« Aucun degré d’empathie ne peut remplacer l’expérience. Compatir n’est pas pâtir » (Christine Delphy).
Toute agression est de fait une expérience personnelle, un cas isolé. Combien de témoignages de viols faudrait-il encore pour accepter une réalité sociale qu’on ne cesse d’occulter ? Le témoignage d’une victime – unique et court, formaté pour le journal – ne nous a pas semblé un « bon outil » pour reconnaître le viol comme un acte fréquent et non sanctionné. On aurait dû choisir entre le récit d’une fin de soirée qui brise une vie, du plus traître des proches ou d’une vie partagée qui tourne au cauchemar ? Sur quels critères ? N’aurait-on pas eu l’impression « d’illustrer » nos propos par le choix d’un témoignage, et de réduire celui-ci à un exemple pratique ?
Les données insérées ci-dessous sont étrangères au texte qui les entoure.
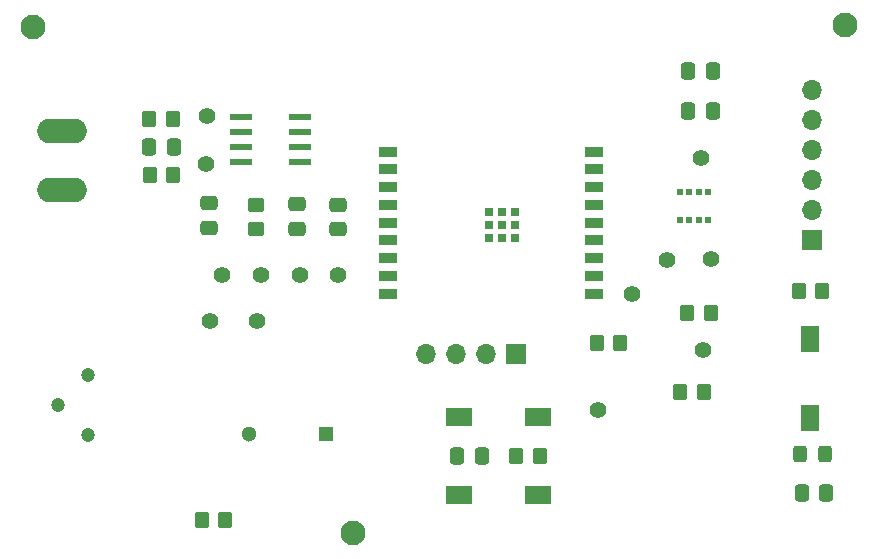
<source format=gbr>
G04 #@! TF.GenerationSoftware,KiCad,Pcbnew,(6.0.2)*
G04 #@! TF.CreationDate,2022-04-01T11:32:24+02:00*
G04 #@! TF.ProjectId,iot node,696f7420-6e6f-4646-952e-6b696361645f,rev?*
G04 #@! TF.SameCoordinates,Original*
G04 #@! TF.FileFunction,Soldermask,Top*
G04 #@! TF.FilePolarity,Negative*
%FSLAX46Y46*%
G04 Gerber Fmt 4.6, Leading zero omitted, Abs format (unit mm)*
G04 Created by KiCad (PCBNEW (6.0.2)) date 2022-04-01 11:32:24*
%MOMM*%
%LPD*%
G01*
G04 APERTURE LIST*
G04 Aperture macros list*
%AMRoundRect*
0 Rectangle with rounded corners*
0 $1 Rounding radius*
0 $2 $3 $4 $5 $6 $7 $8 $9 X,Y pos of 4 corners*
0 Add a 4 corners polygon primitive as box body*
4,1,4,$2,$3,$4,$5,$6,$7,$8,$9,$2,$3,0*
0 Add four circle primitives for the rounded corners*
1,1,$1+$1,$2,$3*
1,1,$1+$1,$4,$5*
1,1,$1+$1,$6,$7*
1,1,$1+$1,$8,$9*
0 Add four rect primitives between the rounded corners*
20,1,$1+$1,$2,$3,$4,$5,0*
20,1,$1+$1,$4,$5,$6,$7,0*
20,1,$1+$1,$6,$7,$8,$9,0*
20,1,$1+$1,$8,$9,$2,$3,0*%
G04 Aperture macros list end*
%ADD10C,2.100000*%
%ADD11C,1.200000*%
%ADD12C,1.400000*%
%ADD13R,1.500000X0.900000*%
%ADD14R,0.700000X0.700000*%
%ADD15RoundRect,0.030000X-0.220000X0.220000X-0.220000X-0.220000X0.220000X-0.220000X0.220000X0.220000X0*%
%ADD16R,1.981200X0.558800*%
%ADD17RoundRect,0.250000X0.350000X0.450000X-0.350000X0.450000X-0.350000X-0.450000X0.350000X-0.450000X0*%
%ADD18RoundRect,0.250000X0.475000X-0.337500X0.475000X0.337500X-0.475000X0.337500X-0.475000X-0.337500X0*%
%ADD19RoundRect,0.250000X-0.337500X-0.475000X0.337500X-0.475000X0.337500X0.475000X-0.337500X0.475000X0*%
%ADD20R,1.500000X2.300000*%
%ADD21R,2.300000X1.500000*%
%ADD22O,4.198620X2.098040*%
%ADD23RoundRect,0.250000X0.325000X0.450000X-0.325000X0.450000X-0.325000X-0.450000X0.325000X-0.450000X0*%
%ADD24RoundRect,0.250000X-0.350000X-0.450000X0.350000X-0.450000X0.350000X0.450000X-0.350000X0.450000X0*%
%ADD25RoundRect,0.250000X-0.475000X0.337500X-0.475000X-0.337500X0.475000X-0.337500X0.475000X0.337500X0*%
%ADD26RoundRect,0.250000X0.450000X-0.350000X0.450000X0.350000X-0.450000X0.350000X-0.450000X-0.350000X0*%
%ADD27RoundRect,0.250000X0.337500X0.475000X-0.337500X0.475000X-0.337500X-0.475000X0.337500X-0.475000X0*%
%ADD28R,1.700000X1.700000*%
%ADD29O,1.700000X1.700000*%
%ADD30R,1.300000X1.300000*%
%ADD31C,1.300000*%
G04 APERTURE END LIST*
D10*
X159950000Y-100150000D03*
X91250000Y-100250000D03*
X118300000Y-143150000D03*
D11*
X95900000Y-129710000D03*
X93360000Y-132250000D03*
X95900000Y-134790000D03*
D12*
X105925000Y-107825000D03*
X110200000Y-125200000D03*
D13*
X121250000Y-110850000D03*
X121250000Y-112350000D03*
X121250000Y-113850000D03*
X121250000Y-115350000D03*
X121250000Y-116850000D03*
X121250000Y-118350000D03*
X121250000Y-119850000D03*
X121250000Y-121350000D03*
X121250000Y-122850000D03*
X138750000Y-122850000D03*
X138750000Y-121350000D03*
X138750000Y-119850000D03*
X138750000Y-118350000D03*
X138750000Y-116850000D03*
X138750000Y-115350000D03*
X138750000Y-113850000D03*
X138750000Y-112350000D03*
X138750000Y-110850000D03*
D14*
X130910000Y-118150000D03*
X130910000Y-115950000D03*
X132060000Y-118150000D03*
X132060000Y-117050000D03*
X129860000Y-118150000D03*
X130910000Y-117050000D03*
X129860000Y-117050000D03*
X132060000Y-115950000D03*
X129860000Y-115950000D03*
D15*
X148400000Y-116655000D03*
X147600000Y-116655000D03*
X146800000Y-116655000D03*
X146000000Y-116655000D03*
X145980000Y-114255000D03*
X146800000Y-114255000D03*
X147600000Y-114255000D03*
X148400000Y-114255000D03*
D16*
X108872400Y-107875000D03*
X108872400Y-109145000D03*
X108872400Y-110415000D03*
X108872400Y-111685000D03*
X113800000Y-111685000D03*
X113800000Y-110415000D03*
X113800000Y-109145000D03*
X113800000Y-107875000D03*
D12*
X110550000Y-121300000D03*
D17*
X148025000Y-131225000D03*
X146025000Y-131225000D03*
D18*
X113550000Y-117387500D03*
X113550000Y-115312500D03*
D19*
X146712500Y-107400000D03*
X148787500Y-107400000D03*
D12*
X105850000Y-111900000D03*
D20*
X157050000Y-133400000D03*
X157050000Y-126700000D03*
D19*
X101050000Y-110475000D03*
X103125000Y-110475000D03*
D18*
X106100000Y-117300000D03*
X106100000Y-115225000D03*
D21*
X127250000Y-139900000D03*
X133950000Y-139900000D03*
D17*
X103100000Y-112800000D03*
X101100000Y-112800000D03*
D12*
X113850000Y-121300000D03*
D22*
X93700000Y-114049360D03*
X93700000Y-109050640D03*
D12*
X117050000Y-121300000D03*
X141975000Y-122850000D03*
D23*
X158250000Y-136450000D03*
X156200000Y-136450000D03*
D12*
X147925000Y-127625000D03*
D21*
X133950000Y-133275000D03*
X127250000Y-133275000D03*
D12*
X148625000Y-119900000D03*
D17*
X158050000Y-122600000D03*
X156050000Y-122600000D03*
D12*
X139025000Y-132700000D03*
D19*
X127125000Y-136575000D03*
X129200000Y-136575000D03*
X156312500Y-139700000D03*
X158387500Y-139700000D03*
D17*
X107500000Y-142000000D03*
X105500000Y-142000000D03*
X148600000Y-124525000D03*
X146600000Y-124525000D03*
D24*
X101075000Y-108050000D03*
X103075000Y-108050000D03*
D12*
X106200000Y-125200000D03*
D17*
X134125000Y-136625000D03*
X132125000Y-136625000D03*
X140950000Y-127050000D03*
X138950000Y-127050000D03*
D25*
X117025000Y-115337500D03*
X117025000Y-117412500D03*
D12*
X144925000Y-119975000D03*
D26*
X110075000Y-117375000D03*
X110075000Y-115375000D03*
D27*
X148787500Y-104050000D03*
X146712500Y-104050000D03*
D12*
X147775000Y-111375000D03*
X107250000Y-121300000D03*
D28*
X132150000Y-127950000D03*
D29*
X129610000Y-127950000D03*
X127070000Y-127950000D03*
X124530000Y-127950000D03*
D30*
X116000000Y-134750000D03*
D31*
X109500000Y-134750000D03*
D28*
X157200000Y-118300000D03*
D29*
X157200000Y-115760000D03*
X157200000Y-113220000D03*
X157200000Y-110680000D03*
X157200000Y-108140000D03*
X157200000Y-105600000D03*
M02*

</source>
Dans un témoignage écrit, on ne cherche pas ses mots. L’anonyme a pu prendre son temps, solliciter de l’aide, réussir à placer dans l’ordre les mots pour décrire le vécu et son ressenti. Écrire comme elle n’a jamais raconté. Présenté et cadré tel quel, le viol ne peut pas être nié. Facilement ému, le lecteur offre à la Victime sa plus sincère compassion. Cependant, on ne pense pas que ces états émotionnels soient nécessaires pour établir et pour comprendre que le viol trouve son fondement et sa légitimité dans le système sexiste et patriarcal. Pire, la vive compassion inspirée par un témoignage occulterait la réalité de l’oppression, son étendue et sa violence, jamais assez dévoilées. On ne risque pas d’avancer si on ne cesse de s’indigner par à-coups, ou de condamner avant de chercher à comprendre.
Nous préférons tenter de lever un tabou, lancer des pistes de réflexions. Le pathos n’aide pas à gommer l’idée assez diffuse qu’il existerait un viol type. S’entend : nécessairement et facilement reconnaissable. Perçu immédiatement et officiellement comme tel parce qu’une victime remplit tous les « critères », immuables, qui lui sont alloués (le non-consentement de la victime prouvé, la pénétration sexuelle attestée par un examen médico-légal, le choc post-traumatique avéré par un rapport psychologique, etc.). Il existe autant de viols que de victimes et d’agresseurs. Protéiforme, le viol existe avant tout parce que le corps des femmes est considéré comme un objet toujours disponible, destiné à satisfaire les désirs masculins. Donner la vue du sang ne l’empêche pas de couler.